Friday, January 15, 2010

Economics: 15/01/2010: Bank levies

Per FT report today, the US administration is likely to impose a levy on the banking sector to recover. Per President Obama, "every dime" owed by the banks to TARP. The levy will aim to raise $90 billion from the 50 largest institutions in the US, including those with foreign operations in the country (a point that raises the issue of unfavourable treatment of the foreign banks which had no access to TARP and yet are expected to pay for it). 60% of the fee is expected to be generated from the top 10 institutions – another strange feature of the plan that skews the burden of the proposal toward larger banks despite the fact that there is no evidence they benefited disproportionately more from TARP funding. The levy – envisioned for 10 years period – is being set at 15 bps of all insured debt other than deposits and will apply to all institutions with assets over $50 billion. Of course the net effect of the levy will be a higher cost of banking for the end customer.

One can rationally expect the EU to follow the US suit and slap more charges on already stretched taxpayers/consumers.

Bashing the banks is a happy past-time for our commentators, politicos and regulators who have been calling for higher levies on the banks. But anyone with economic stability and growth on their mind should really think as to where the money for such levies will be coming at the end.

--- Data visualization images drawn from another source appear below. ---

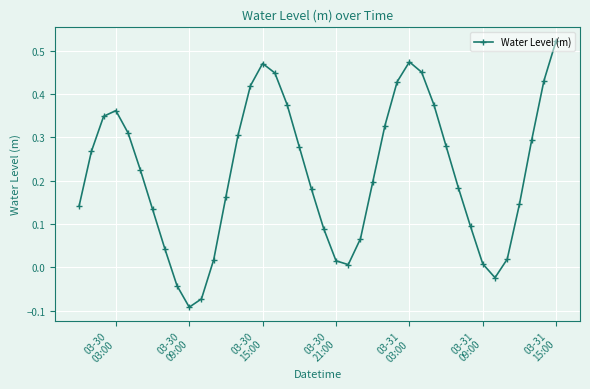

True or false: there are more than 0 points higher than both neighbors.

True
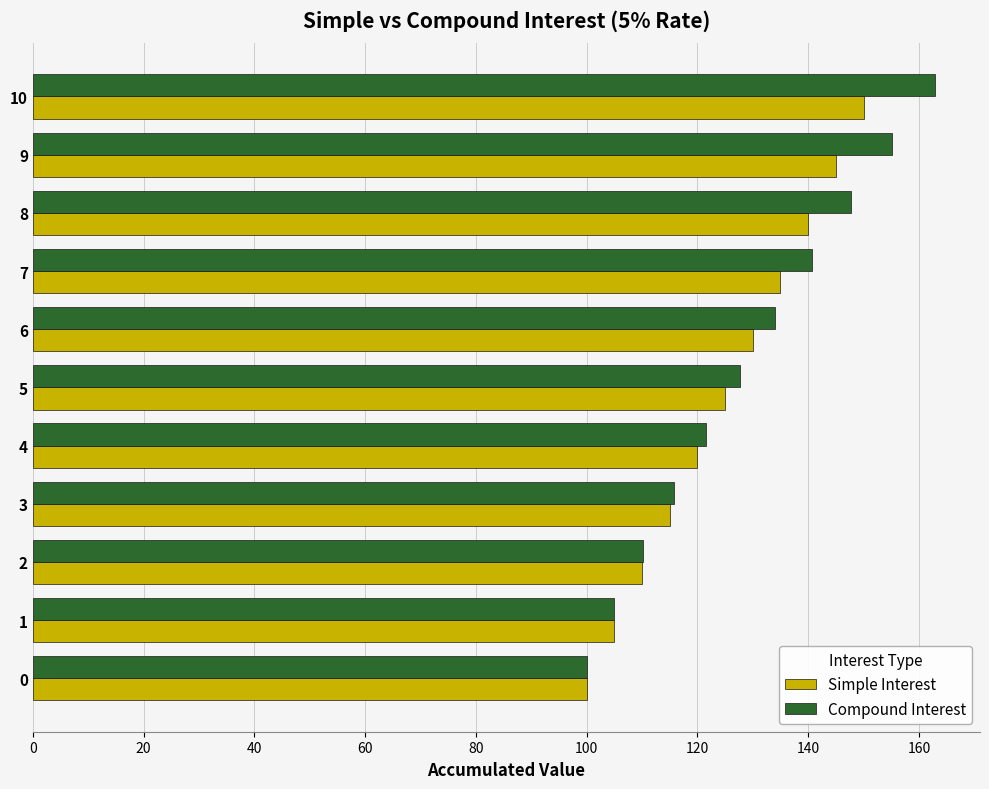

True or false: Compound Interest has a value of 127.6 at 5.

True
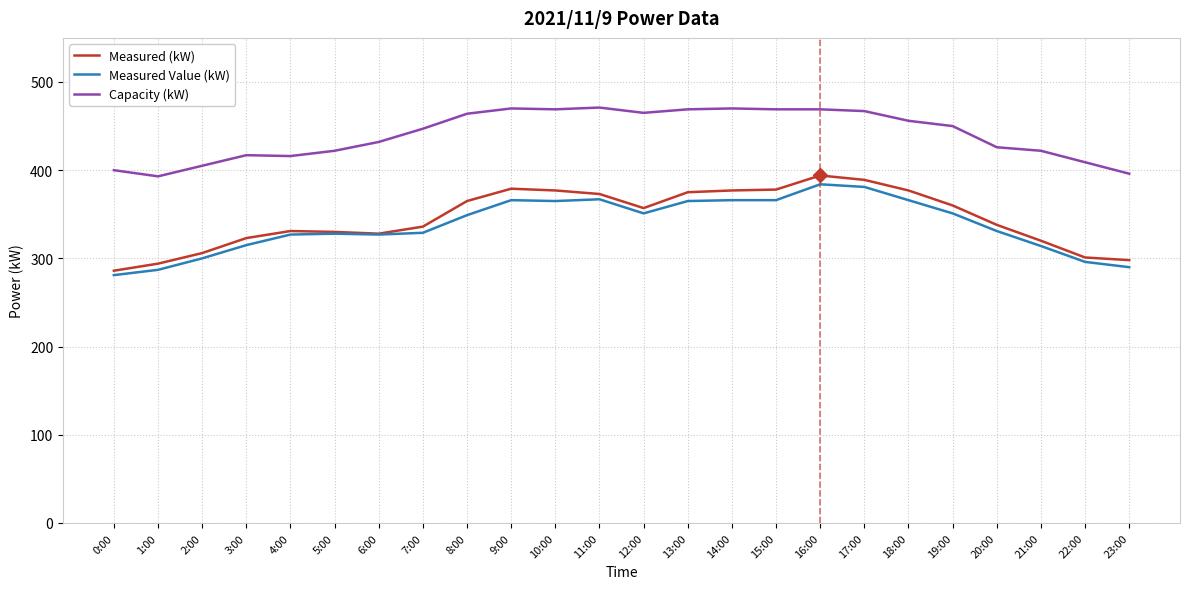

What are all the series names shown in the legend?

Measured (kW), Measured Value (kW), Capacity (kW)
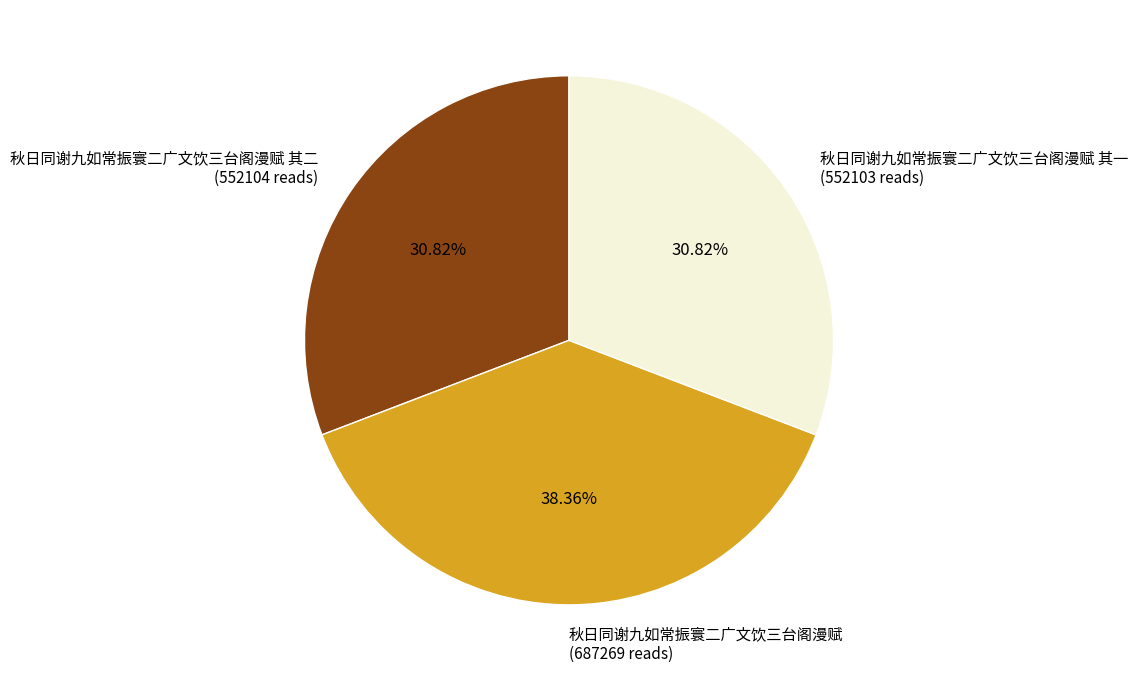

Which has a higher value, 秋日同谢九如常振寰二广文饮三台阁漫赋 其一 (552103 reads) or 秋日同谢九如常振寰二广文饮三台阁漫赋 (687269 reads)?

秋日同谢九如常振寰二广文饮三台阁漫赋 (687269 reads)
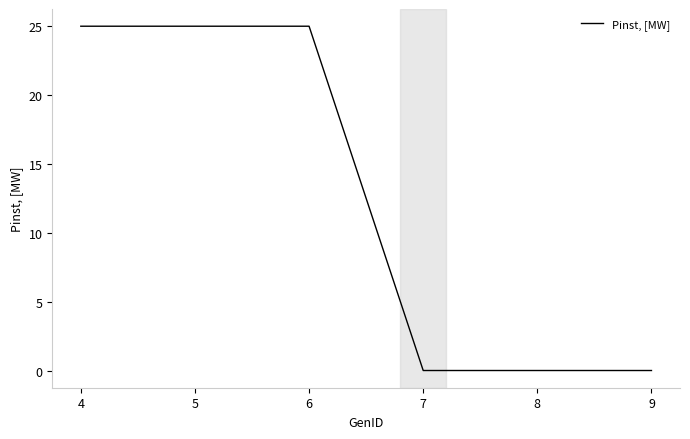

What is the sum of the values at 6 and 9?

25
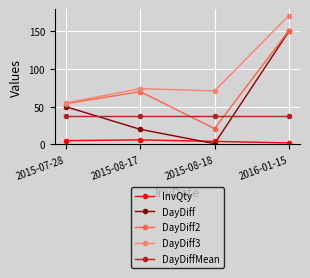

Which series has the largest range (max minus min)?

DayDiff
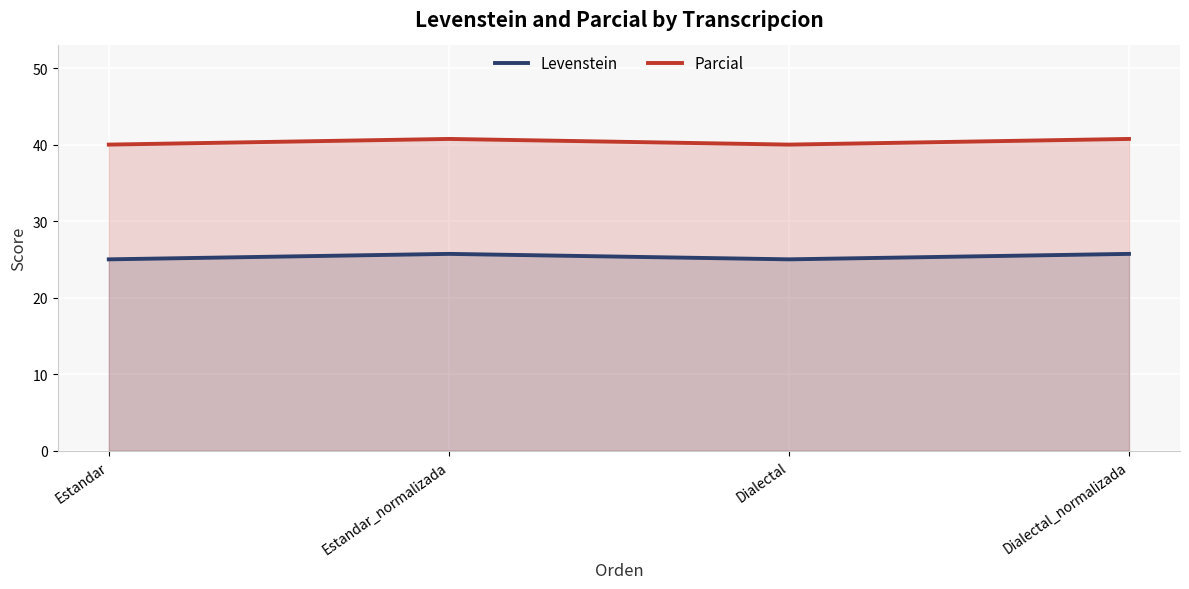

True or false: Levenstein has more than 1 points higher than both neighbors.

False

Irish banks are in no position to pay the Exchequer for any support out of earnings, so it is us – common banks customers and, co-incidentally the taxpayers – who will be tasked with paying DofF the going costs of banks guarantee scheme, Nama and any other levies the Government might impose on the banks.

As one cannot escape this charge on his/her account, it will be an involuntary transfer from the private economy to the state. Care to call it a new tax, then?